Given a bitmask $m$, you want to efficiently iterate through all of its submasks, that is, masks $s$ in which only bits that were included in mask $m$ are set.

Consider the implementation of this algorithm, based on tricks with bit operations:

```
int s = m;
while (s > 0) {
... you can use s ...
s = (s-1) & m;
}
```

or, using a more compact `for`

statement:

```
for (int s=m; s; s=(s-1)&m)
... you can use s ...
```

In both variants of the code, the submask equal to zero will not be processed. We can either process it outside the loop, or use a less elegant design, for example:

```
for (int s=m; ; s=(s-1)&m) {
... you can use s ...
if (s==0) break;
}
```

Let us examine why the above code visits all submasks of $m$, without repetition, and in descending order.

Suppose we have a current bitmask $s$, and we want to move on to the next bitmask. By subtracting from the mask $s$ one unit, we will remove the rightmost set bit and all bits to the right of it will become 1. Then we remove all the "extra" one bits that are not included in the mask $m$ and therefore can't be a part of a submask. We do this removal by using the bitwise operation `(s-1) & m`

. As a result, we "cut" mask $s-1$ to determine the highest value that it can take, that is, the next submask after $s$ in descending order.

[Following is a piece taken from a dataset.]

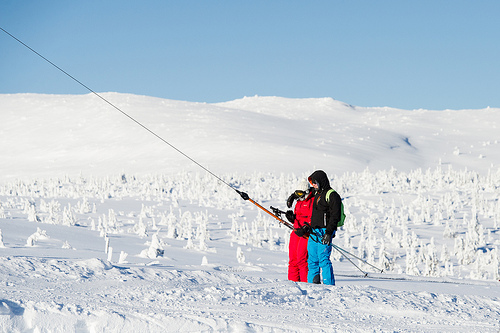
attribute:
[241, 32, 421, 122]
clouds — white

Thus, this algorithm generates all submasks of this mask in descending order, performing only two operations per iteration.

A special case is when $s = 0$. After executing $s-1$ we get a mask where all bits are set (bit representation of -1), and after `(s-1) & m`

we will have that $s$ will be equal to $m$. Therefore, with the mask $s = 0$ be careful — if the loop does not end at zero, the algorithm may enter an infinite loop.

In many problems, especially those that use bitmask dynamic programming, you want to iterate through all bitmasks and for each mask, iterate through all of its submasks:

```
for (int m=0; m<(1<<n); ++m)
for (int s=m; s; s=(s-1)&m)
... s and m ...
```

Let's prove that the inner loop will execute a total of $O(3^n)$ iterations.

**First proof**: Consider the $i$-th bit. There are exactly three options for it:

- it is not included in the mask $m$ (and therefore not included in submask $s$),
- it is included in $m$, but not included in $s$, or
- it is included in both $m$ and $s$.

As there are a total of $n$ bits, there will be $3^n$ different combinations.

**Second proof**: Note that if mask $m$ has $k$ enabled bits, then it will have $2^k$ submasks. As we have a total of $\binom{n}{k}$ masks with $k$ enabled bits (see binomial coefficients), then the total number of combinations for all masks will be:

$$\sum_{k=0}^n \binom{n}{k} \cdot 2^k$$

To calculate this number, note that the sum above is equal to the expansion of $(1+2)^n$ using the binomial theorem. Therefore, we have $3^n$ combinations, as we wanted to prove.